A Reflection written by Sonia Ibarra, PhD Candidate, College of Fisheries and Ocean Sciences, University of Alaska Fairbanks
Over the last two years, I have been very fortunate to attend the American Indian Science and Engineering Society (AISES) Conference alongside bright young students from Hydaburg, AK. In November 2016, we made our way down to chilly Minneapolis and were welcomed by many warm faces, hugs, and songs that echoed the values of many Native peoples throughout the U.S. AISES is a unique scientific conference that reminds me that
1) We need to increase Native voices in the sciences and
2) We need to rekindle the understandings of our ancestors in solving contemporary problems.
For me personally, accompanying students at AISES was a big deal because I value organizations that provide multiple roadmaps for increasing diversity of perspectives, worldviews, and values in the sciences.
As a graduate student who has had the opportunity to attend and visit various universities through coursework, internships, and research experiences, one thing that I have personally noticed is that little diversity exists within higher education. Native Americans represent 1.7 percent of the U.S. population, yet less than 0.5 percent of all U.S. scientists and engineers are Native American (King 2013). Therefore it is critical that we address ways of creating opportunities for indigenous youth that both acknowledges their value systems while helping them navigate and train for the outside world. AISES does both of these things by integrating strong diverse cultural values into a scientific conference.

::::

§ **PROBLEM STATEMENT**: In the reflection on the AISES Conference, in what city was the November 2016 conference held?

(Pixel coordinate tracking data)
::::

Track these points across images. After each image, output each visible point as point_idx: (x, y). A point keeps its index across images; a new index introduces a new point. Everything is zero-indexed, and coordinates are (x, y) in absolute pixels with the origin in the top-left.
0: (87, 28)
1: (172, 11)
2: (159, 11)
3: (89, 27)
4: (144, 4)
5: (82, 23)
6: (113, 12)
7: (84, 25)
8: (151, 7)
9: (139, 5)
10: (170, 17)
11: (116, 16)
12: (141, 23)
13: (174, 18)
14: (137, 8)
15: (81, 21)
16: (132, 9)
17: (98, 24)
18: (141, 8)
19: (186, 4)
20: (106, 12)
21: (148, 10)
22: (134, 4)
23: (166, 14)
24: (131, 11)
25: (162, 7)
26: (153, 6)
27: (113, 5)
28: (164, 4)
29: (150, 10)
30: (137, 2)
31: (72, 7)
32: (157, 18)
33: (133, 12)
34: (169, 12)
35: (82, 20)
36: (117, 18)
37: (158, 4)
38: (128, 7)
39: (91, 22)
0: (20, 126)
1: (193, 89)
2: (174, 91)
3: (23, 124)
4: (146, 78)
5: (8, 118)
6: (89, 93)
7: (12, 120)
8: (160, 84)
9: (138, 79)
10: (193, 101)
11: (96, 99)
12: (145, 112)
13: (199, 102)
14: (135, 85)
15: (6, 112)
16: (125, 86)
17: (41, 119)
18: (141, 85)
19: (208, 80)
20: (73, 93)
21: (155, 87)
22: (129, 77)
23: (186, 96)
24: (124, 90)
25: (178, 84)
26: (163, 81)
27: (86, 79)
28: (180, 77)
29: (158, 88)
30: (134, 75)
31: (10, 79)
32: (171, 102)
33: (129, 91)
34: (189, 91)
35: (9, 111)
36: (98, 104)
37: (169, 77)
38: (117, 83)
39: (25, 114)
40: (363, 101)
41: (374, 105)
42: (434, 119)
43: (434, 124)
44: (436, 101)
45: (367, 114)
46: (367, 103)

::::

§ **COMPLETED TASK**: Minneapolis